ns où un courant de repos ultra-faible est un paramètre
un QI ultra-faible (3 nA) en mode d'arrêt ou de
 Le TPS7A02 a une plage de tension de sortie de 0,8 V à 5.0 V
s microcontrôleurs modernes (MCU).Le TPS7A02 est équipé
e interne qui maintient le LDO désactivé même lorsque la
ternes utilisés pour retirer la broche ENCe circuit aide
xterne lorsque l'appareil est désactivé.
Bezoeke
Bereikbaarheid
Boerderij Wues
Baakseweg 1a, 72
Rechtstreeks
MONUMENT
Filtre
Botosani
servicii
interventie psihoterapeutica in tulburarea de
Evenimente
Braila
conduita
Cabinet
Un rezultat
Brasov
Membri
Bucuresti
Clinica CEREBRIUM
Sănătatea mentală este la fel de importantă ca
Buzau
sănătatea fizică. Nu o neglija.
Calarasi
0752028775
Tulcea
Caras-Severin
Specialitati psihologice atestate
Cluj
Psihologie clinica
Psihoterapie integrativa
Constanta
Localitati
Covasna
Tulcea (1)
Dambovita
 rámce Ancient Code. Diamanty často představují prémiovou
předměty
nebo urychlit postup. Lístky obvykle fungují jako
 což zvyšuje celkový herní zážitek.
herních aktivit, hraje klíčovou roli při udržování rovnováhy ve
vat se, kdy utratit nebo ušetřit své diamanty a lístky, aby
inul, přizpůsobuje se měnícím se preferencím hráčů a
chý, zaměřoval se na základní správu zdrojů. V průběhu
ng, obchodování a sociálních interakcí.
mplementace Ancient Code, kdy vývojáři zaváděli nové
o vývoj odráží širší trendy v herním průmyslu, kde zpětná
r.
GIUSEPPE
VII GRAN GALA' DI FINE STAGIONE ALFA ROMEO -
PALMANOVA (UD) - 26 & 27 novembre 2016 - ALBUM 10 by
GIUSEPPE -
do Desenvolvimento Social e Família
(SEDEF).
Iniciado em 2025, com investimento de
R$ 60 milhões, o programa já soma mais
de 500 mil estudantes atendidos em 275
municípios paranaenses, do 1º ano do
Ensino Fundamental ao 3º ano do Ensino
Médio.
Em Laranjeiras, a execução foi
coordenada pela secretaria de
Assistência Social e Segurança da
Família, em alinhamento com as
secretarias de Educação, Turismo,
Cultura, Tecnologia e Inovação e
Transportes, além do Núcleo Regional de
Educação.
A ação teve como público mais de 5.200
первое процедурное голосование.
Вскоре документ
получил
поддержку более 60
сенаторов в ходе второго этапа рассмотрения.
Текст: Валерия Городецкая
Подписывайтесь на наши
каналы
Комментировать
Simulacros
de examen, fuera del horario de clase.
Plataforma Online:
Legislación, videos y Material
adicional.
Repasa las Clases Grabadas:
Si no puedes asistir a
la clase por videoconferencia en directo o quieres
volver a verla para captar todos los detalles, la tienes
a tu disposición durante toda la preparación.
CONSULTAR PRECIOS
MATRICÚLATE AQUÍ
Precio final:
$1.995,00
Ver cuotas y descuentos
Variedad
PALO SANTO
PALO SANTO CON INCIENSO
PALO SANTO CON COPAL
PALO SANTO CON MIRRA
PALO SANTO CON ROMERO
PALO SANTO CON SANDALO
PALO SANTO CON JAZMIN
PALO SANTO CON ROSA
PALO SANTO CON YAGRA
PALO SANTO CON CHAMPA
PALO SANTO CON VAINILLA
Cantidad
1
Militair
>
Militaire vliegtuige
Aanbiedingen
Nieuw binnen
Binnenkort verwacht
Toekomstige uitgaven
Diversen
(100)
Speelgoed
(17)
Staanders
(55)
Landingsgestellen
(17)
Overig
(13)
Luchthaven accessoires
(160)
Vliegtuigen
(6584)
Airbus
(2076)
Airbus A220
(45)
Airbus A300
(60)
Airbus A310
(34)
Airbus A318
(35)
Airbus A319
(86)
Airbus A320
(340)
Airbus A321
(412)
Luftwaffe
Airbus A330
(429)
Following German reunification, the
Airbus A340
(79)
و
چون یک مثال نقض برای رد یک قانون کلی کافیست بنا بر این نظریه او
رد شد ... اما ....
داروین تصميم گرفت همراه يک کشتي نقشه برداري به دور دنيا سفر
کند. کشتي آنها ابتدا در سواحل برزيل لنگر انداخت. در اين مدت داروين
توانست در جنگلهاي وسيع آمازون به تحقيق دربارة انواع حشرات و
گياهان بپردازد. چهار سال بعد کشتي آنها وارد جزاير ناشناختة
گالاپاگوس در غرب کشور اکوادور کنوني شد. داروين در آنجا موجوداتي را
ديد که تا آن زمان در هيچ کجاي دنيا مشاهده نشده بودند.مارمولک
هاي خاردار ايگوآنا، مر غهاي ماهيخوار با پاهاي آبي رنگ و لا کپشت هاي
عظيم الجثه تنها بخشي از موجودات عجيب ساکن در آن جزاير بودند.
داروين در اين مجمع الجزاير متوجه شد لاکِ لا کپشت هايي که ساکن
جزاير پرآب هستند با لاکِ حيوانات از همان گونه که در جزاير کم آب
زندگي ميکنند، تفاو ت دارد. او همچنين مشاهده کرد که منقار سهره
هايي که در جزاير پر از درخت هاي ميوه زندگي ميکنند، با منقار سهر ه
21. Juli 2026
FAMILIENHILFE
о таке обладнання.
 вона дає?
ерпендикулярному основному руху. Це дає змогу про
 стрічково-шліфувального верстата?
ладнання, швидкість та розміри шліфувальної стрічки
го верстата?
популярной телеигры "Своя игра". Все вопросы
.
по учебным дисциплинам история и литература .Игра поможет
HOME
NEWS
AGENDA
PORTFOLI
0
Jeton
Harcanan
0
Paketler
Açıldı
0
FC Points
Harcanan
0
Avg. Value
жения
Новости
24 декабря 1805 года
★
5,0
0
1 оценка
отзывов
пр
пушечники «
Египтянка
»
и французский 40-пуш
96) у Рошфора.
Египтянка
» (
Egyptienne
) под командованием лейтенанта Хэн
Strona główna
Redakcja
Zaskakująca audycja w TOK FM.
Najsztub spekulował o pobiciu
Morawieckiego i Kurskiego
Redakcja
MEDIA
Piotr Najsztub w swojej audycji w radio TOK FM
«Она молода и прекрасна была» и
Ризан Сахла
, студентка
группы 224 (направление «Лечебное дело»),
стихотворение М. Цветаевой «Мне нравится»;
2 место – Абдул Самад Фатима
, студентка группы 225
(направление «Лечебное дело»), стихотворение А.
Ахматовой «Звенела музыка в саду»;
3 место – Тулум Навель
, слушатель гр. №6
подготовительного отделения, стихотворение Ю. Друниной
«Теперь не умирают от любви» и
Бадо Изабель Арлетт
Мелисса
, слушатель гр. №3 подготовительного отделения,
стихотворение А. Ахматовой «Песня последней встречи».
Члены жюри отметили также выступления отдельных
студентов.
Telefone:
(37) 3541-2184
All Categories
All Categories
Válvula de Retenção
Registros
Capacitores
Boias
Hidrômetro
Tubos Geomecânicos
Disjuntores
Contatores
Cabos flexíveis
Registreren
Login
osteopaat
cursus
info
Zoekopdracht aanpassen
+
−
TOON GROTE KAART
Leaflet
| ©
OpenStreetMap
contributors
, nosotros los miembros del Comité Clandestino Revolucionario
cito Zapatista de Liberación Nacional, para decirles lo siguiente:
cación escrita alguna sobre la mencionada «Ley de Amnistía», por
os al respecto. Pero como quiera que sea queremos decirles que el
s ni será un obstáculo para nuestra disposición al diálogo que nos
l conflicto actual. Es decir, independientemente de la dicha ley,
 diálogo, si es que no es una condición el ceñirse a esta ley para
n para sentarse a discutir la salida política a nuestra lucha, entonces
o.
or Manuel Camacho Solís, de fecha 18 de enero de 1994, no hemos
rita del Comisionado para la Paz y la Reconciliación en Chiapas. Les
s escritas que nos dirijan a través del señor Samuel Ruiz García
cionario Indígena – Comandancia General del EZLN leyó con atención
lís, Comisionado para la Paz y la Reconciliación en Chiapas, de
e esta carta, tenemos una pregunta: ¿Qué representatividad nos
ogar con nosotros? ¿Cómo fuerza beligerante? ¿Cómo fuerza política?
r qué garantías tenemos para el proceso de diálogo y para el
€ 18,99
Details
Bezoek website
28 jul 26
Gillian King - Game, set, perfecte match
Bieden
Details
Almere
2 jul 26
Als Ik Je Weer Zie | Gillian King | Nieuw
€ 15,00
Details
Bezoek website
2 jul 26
# # # #
Task ▸
Give back the opening line of the records above and every line after it, up to and including the one with "e interne qui", unchanged.

Task solution ▸
ns où un courant de repos ultra-faible est un paramètre
un QI ultra-faible (3 nA) en mode d'arrêt ou de
 Le TPS7A02 a une plage de tension de sortie de 0,8 V à 5.0 V
s microcontrôleurs modernes (MCU).Le TPS7A02 est équipé
e interne qui maintient le LDO désactivé même lorsque la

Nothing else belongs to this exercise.